Agosto
31 dias e nenhum feriado. É só mais um ciclo bem fechado de dias e dias que vem e vão. Mês do desgosto, rima sem significado ou expressão de um descontente em viver esses dias aglomerados?
Para alguns o agosto é de Deus.
Se quer saber, para mim esses 31 dias são cheios de significados que marcam a dualidade entre morte e vida, presente e passado. Ah, gosto de pensar nesse mês como o chiclete refeição completa do Willy Wonka: cheio de sabores e sensações. Porém no meu chiclete os sabores são mais complexos.

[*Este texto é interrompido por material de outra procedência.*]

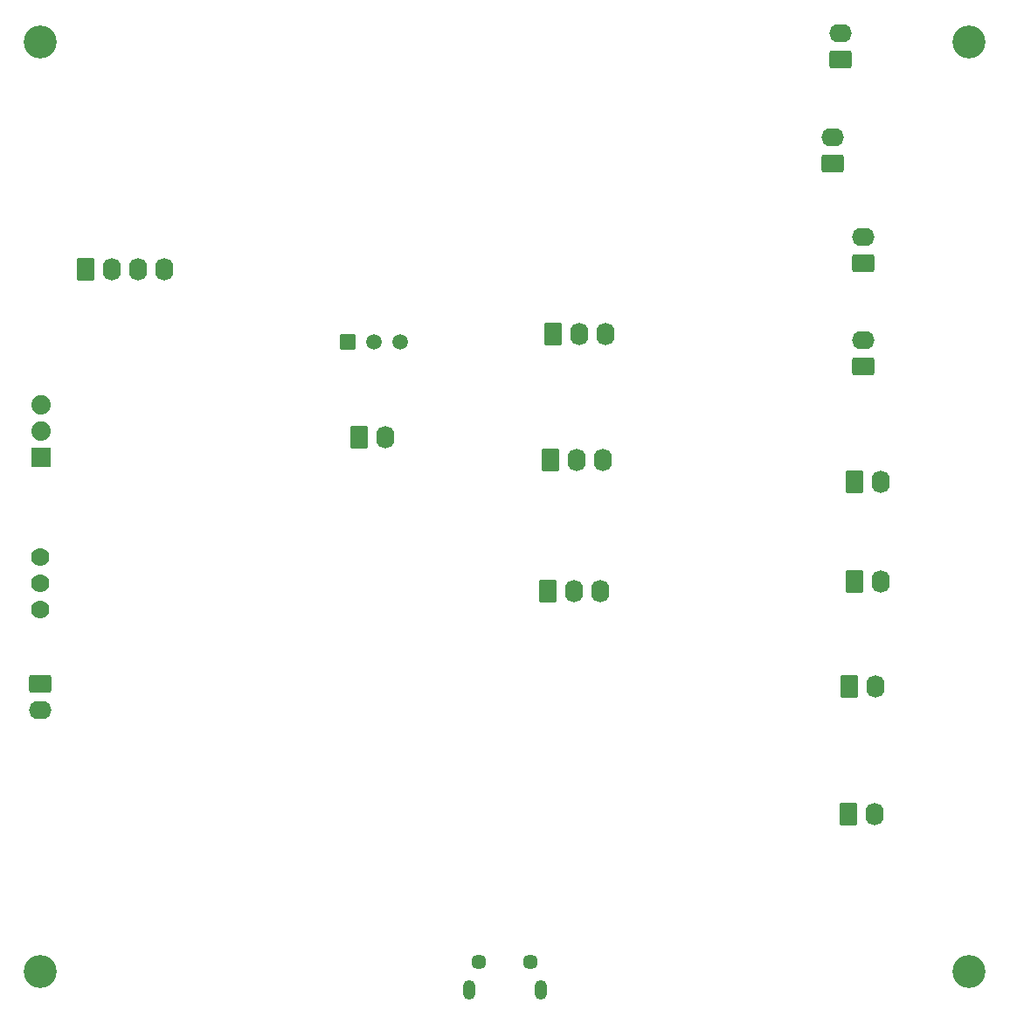
<source format=gbr>
%TF.GenerationSoftware,KiCad,Pcbnew,8.0.8*%
%TF.CreationDate,2025-03-29T16:04:27-05:00*%
%TF.ProjectId,ECE 445 PCBWay Order 4,45434520-3434-4352-9050-434257617920,rev?*%
%TF.SameCoordinates,Original*%
%TF.FileFunction,Soldermask,Bot*%
%TF.FilePolarity,Negative*%
%FSLAX46Y46*%
G04 Gerber Fmt 4.6, Leading zero omitted, Abs format (unit mm)*
G04 Created by KiCad (PCBNEW 8.0.8) date 2025-03-29 16:04:27*
%MOMM*%
%LPD*%
G01*
G04 APERTURE LIST*
G04 Aperture macros list*
%AMRoundRect*
0 Rectangle with rounded corners*
0 $1 Rounding radius*
0 $2 $3 $4 $5 $6 $7 $8 $9 X,Y pos of 4 corners*
0 Add a 4 corners polygon primitive as box body*
4,1,4,$2,$3,$4,$5,$6,$7,$8,$9,$2,$3,0*
0 Add four circle primitives for the rounded corners*
1,1,$1+$1,$2,$3*
1,1,$1+$1,$4,$5*
1,1,$1+$1,$6,$7*
1,1,$1+$1,$8,$9*
0 Add four rect primitives between the rounded corners*
20,1,$1+$1,$2,$3,$4,$5,0*
20,1,$1+$1,$4,$5,$6,$7,0*
20,1,$1+$1,$6,$7,$8,$9,0*
20,1,$1+$1,$8,$9,$2,$3,0*%
G04 Aperture macros list end*
%ADD10RoundRect,0.250000X-0.620000X-0.845000X0.620000X-0.845000X0.620000X0.845000X-0.620000X0.845000X0*%
%ADD11O,1.740000X2.190000*%
%ADD12C,1.879600*%
%ADD13R,1.879600X1.879600*%
%ADD14C,1.778000*%
%ADD15RoundRect,0.102000X-0.649000X-0.649000X0.649000X-0.649000X0.649000X0.649000X-0.649000X0.649000X0*%
%ADD16C,1.502000*%
%ADD17RoundRect,0.250000X0.845000X-0.620000X0.845000X0.620000X-0.845000X0.620000X-0.845000X-0.620000X0*%
%ADD18O,2.190000X1.740000*%
%ADD19RoundRect,0.250000X-0.845000X0.620000X-0.845000X-0.620000X0.845000X-0.620000X0.845000X0.620000X0*%
%ADD20O,1.200000X1.900000*%
%ADD21C,1.450000*%
%ADD22C,3.200000*%
G04 APERTURE END LIST*
D10*
%TO.C,J14*%
X135890000Y-83312000D03*
D11*
X138430000Y-83312000D03*
%TD*%
D12*
%TO.C,U6*%
X105029000Y-80137000D03*
X105029000Y-82677000D03*
D13*
X105029000Y-85217000D03*
%TD*%
D14*
%TO.C,U5*%
X105000000Y-100000000D03*
X105000000Y-97460000D03*
X105000000Y-94920000D03*
%TD*%
D15*
%TO.C,Q1*%
X134747000Y-74041000D03*
D16*
X137287000Y-74041000D03*
X139827000Y-74041000D03*
%TD*%
D17*
%TO.C,J15*%
X184678000Y-76454000D03*
D18*
X184678000Y-73914000D03*
%TD*%
D10*
%TO.C,J13*%
X154686000Y-73279000D03*
D11*
X157226000Y-73279000D03*
X159766000Y-73279000D03*
%TD*%
D10*
%TO.C,J12*%
X154432000Y-85471000D03*
D11*
X156972000Y-85471000D03*
X159512000Y-85471000D03*
%TD*%
D10*
%TO.C,J11*%
X154178000Y-98171000D03*
D11*
X156718000Y-98171000D03*
X159258000Y-98171000D03*
%TD*%
D10*
%TO.C,J10*%
X183896000Y-87630000D03*
D11*
X186436000Y-87630000D03*
%TD*%
D10*
%TO.C,J9*%
X183388000Y-107442000D03*
D11*
X185928000Y-107442000D03*
%TD*%
D10*
%TO.C,J8*%
X183896000Y-97282000D03*
D11*
X186436000Y-97282000D03*
%TD*%
D10*
%TO.C,J7*%
X183261000Y-119761000D03*
D11*
X185801000Y-119761000D03*
%TD*%
D17*
%TO.C,J6*%
X182499000Y-46736000D03*
D18*
X182499000Y-44196000D03*
%TD*%
D17*
%TO.C,J5*%
X184678000Y-66454000D03*
D18*
X184678000Y-63914000D03*
%TD*%
D17*
%TO.C,J4*%
X181737000Y-56769000D03*
D18*
X181737000Y-54229000D03*
%TD*%
D19*
%TO.C,J3*%
X105000000Y-107188000D03*
D18*
X105000000Y-109728000D03*
%TD*%
D20*
%TO.C,J2*%
X146500000Y-136779000D03*
D21*
X147500000Y-134079000D03*
X152500000Y-134079000D03*
D20*
X153500000Y-136779000D03*
%TD*%
D10*
%TO.C,J1*%
X109347000Y-67056000D03*
D11*
X111887000Y-67056000D03*
X114427000Y-67056000D03*
X116967000Y-67056000D03*
%TD*%
D22*
%TO.C,H4*%
X195000000Y-135000000D03*
%TD*%
%TO.C,H3*%
X105000000Y-135000000D03*
%TD*%
%TO.C,H2*%
X105000000Y-45000000D03*
%TD*%
%TO.C,H1*%
X195000000Y-45000000D03*
%TD*%
M02*

</source>
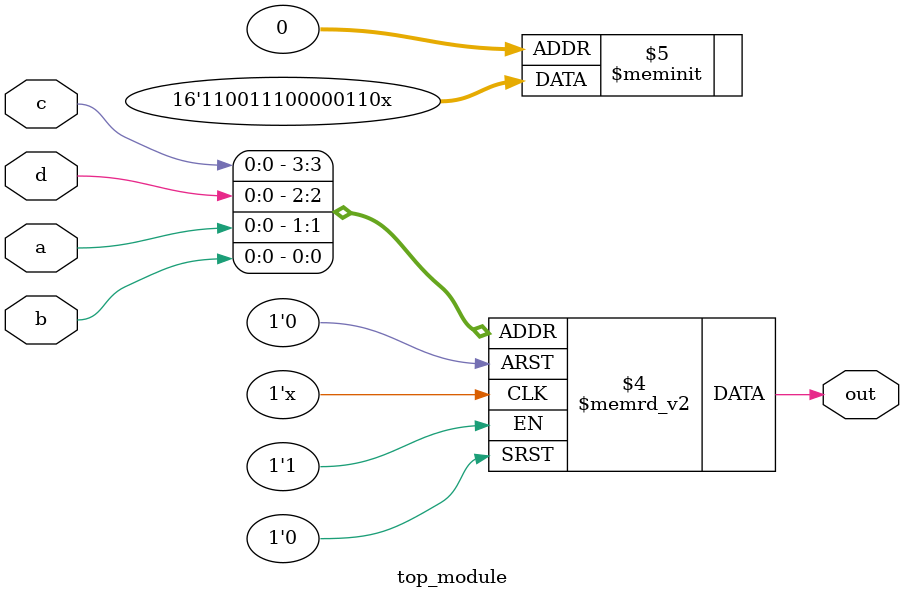
<source format=sv>
module top_module (
    input a, 
    input b,
    input c,
    input d,
    output reg out
);

always @(*) begin
    case ({c, d, a, b})
        4'b00_01: out = 1'b0;
        4'b00_10: out = 1'b1;
        4'b00_11: out = 1'b1;
        4'b01_00: out = 1'b0;
        4'b01_01: out = 1'b0;
        4'b01_10: out = 1'b0;
        4'b01_11: out = 1'b0;
        4'b10_00: out = 1'b0;
        4'b10_01: out = 1'b1;
        4'b10_10: out = 1'b1;
        4'b10_11: out = 1'b1;
        4'b11_00: out = 1'b0;
        4'b11_01: out = 1'b0;
        4'b11_10: out = 1'b1;
        4'b11_11: out = 1'b1;
        default: out = 1'bx; // Use don't-care case for undefined states
    endcase
end

endmodule

</source>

A primeira mordida, o começo do mês é sobre a última vez que a vi, viva e assustada em uma ambulância, querendo voltar para casa. É também a ansiedade de uma estudante diante do fim do curso.
O mês vai passando e em seu meio sinto o gosto da inadequação ao ser lembrada de que não me encaixo nesse mundo direito. Há algumas partes boas, como o doce delicioso dos bolos de aniversário de pessoas que amo. Me lembra também o gosto doce da descoberta de uma paixão adolescente.
Já quase no fim, os sabores ficam ainda mais complexos e confusos. Contrastantes, eu diria. Começo a sentir o gosto horrível da infecção do corpo que está vivo, mas que já não responde. Mais uma mordida e nessa há gosto de esperança e de água que corre e leva impurezas, trazendo Vida Nova. Logo em seguida, o vigésimo sétimo pedaço tem gosto agridoce das dores e delícias de uma escolha que envolve propósito.
Meu chiclete refeição finalmente chega ao fim. Sobram os pedaços 30 e 31. O 30 é quase intragável e tem o gosto de morte em porção dupla acompanhado por lágrimas temperadas com sal a gosto.
Com amargor ainda na boca, ergo o último pedaço hesitante. Não sei se posso mais suportar tanto desgosto, porém ele é tão surpreendente quanto pessoas rindo em um cemitério.
As dores não passaram, mas o último pedaço cheira a misericórdias renovadas e tem gosto de sol raiando para nos mostrar que começou um novo dia e a primavera logo chegará.